Column: Choosing Leaders, clueless or crazy

Published 12:00 am Sunday, July 10, 2016

These days, if you want to elect a leader, you generally have two choices: a sensible, establishment figure who is completely out of touch, or a populist outsider who is incompetent, crazy or both.

That was the choice British Labour Party members faced in 2015, when they were picking a new leader. They went with the incompetent, inexperienced outsider, Jeremy Corbyn. He recently lost a no-confidence vote among members of Parliament in his own party, 172-40.

That was the choice Republican voters in the states faced throughout the primaries. Passing up the out-of-touch insiders, they went for an overflowing souffle of crazy incompetence in the form of Donald Trump.

And this is certainly the choice that confronts members of the British Conservative Party. Calm cluelessness comes to them in the form of David Cameron. He was a good prime minister, but he called for a “Brexit” referendum for short-term political gain, blithely unaware of what was happening in his own nation.

Crazy incompetence comes in the forms of the two leading pro-Brexit campaigners, Boris Johnson and Michael Gove.

It’s not clear Johnson was really in favor of Britain leaving the European Union, but leading a campaign for it seemed to be the quickest way to make himself prime minister. When his side of the referendum surprisingly won, he emerged ashen-faced, like a boy who’d had fun playing with matches but accidentally blew up his own house.

His first response apparently was denial. He had no post-referendum plan and canceled a meeting with MPs 15 minutes before it was due to start, but, according to British newspapers, he did manage to spend a day playing cricket with his friend Earl Spencer at Althorp House, Princess Diana’s ancestral estate. The next day he hosted a barbecue at his house in Oxfordshire.

Then came the backpedaling. He wrote an op-ed piece for The Telegraph headlined “I Cannot Stress Too Much That Britain Is Part of Europe — and Always Will Be,” which went beyond reassuring the markets and left the impression nothing very important had happened at all.

The week ended with him abandoning his campaign to become prime minister.

Gove, on the other hand, is earnestly sincere. Two years earlier, Gove had expressed disdain for Johnson, but during the Brexit campaign, Gove was Johnson’s deputy and seemed destined to be his No. 2 in the government.

But sometime in the days after the victory, he decided Johnson was wobbly and that he himself should really be No. 1. Gove’s doubts were fortified by an email from his wife, the Daily Mail columnist Sarah Vine. She reminded her husband party members were skeptical of Johnson but found him reassuring.

Gove shockingly announced that rather than support Johnson, he would run against him. This may have been an act of principle, but it left the impression, as one Tory party leader told The Telegraph, that Gove is a “Machiavellian psychopath” who had planned to stab his friend in the back “from the beginning.”

In any case, they are both now thoroughly in disgrace, Johnson out of the race and Gove languishing.

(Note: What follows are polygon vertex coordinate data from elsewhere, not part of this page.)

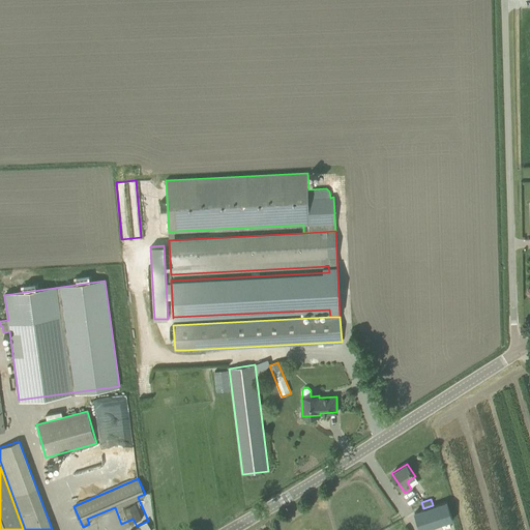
[(419,529),(421,529),(453,520),(447,501),(433,505),(423,508),(414,512),(419,529)]
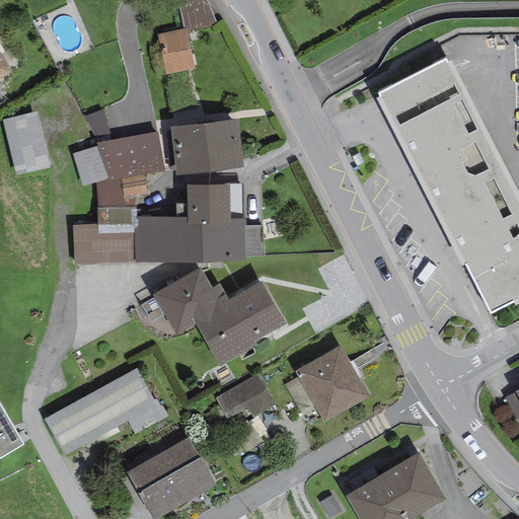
[(207,0),(189,0),(177,2),(183,29),(187,28),(187,31),(217,24),(207,0)]
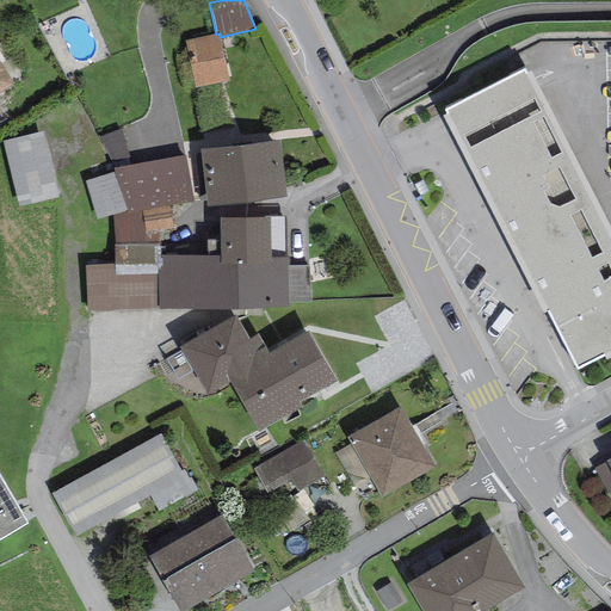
[(216,35),(185,41),(196,88),(229,81),(220,37),(220,34),(216,35)]
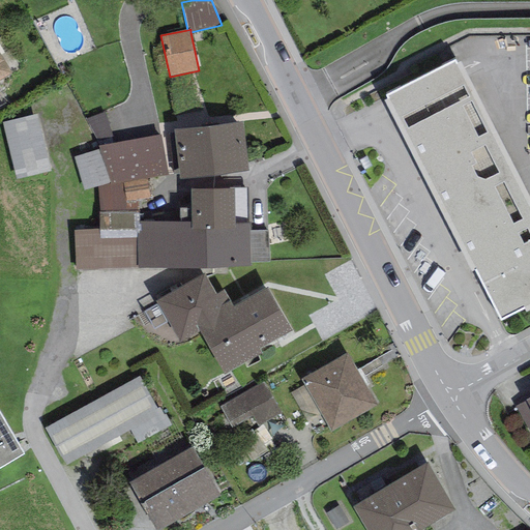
[(0,79),(11,72),(0,54),(0,79)]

The big historical context is this: Something fundamental is shifting in our politics. The insiders can’t see it. Outsiders get thrown up amid the tumult, but they are too marginal, eccentric and inexperienced to lead effectively. We probably need a political Pope Francis-type figure, who comes up from the bottom and understands life there, but who can still make the case for an open dynamic world. Until that figure emerges, we could be in for a set of serial leadership crises.

— David Brooks is a columnist for The New York Times.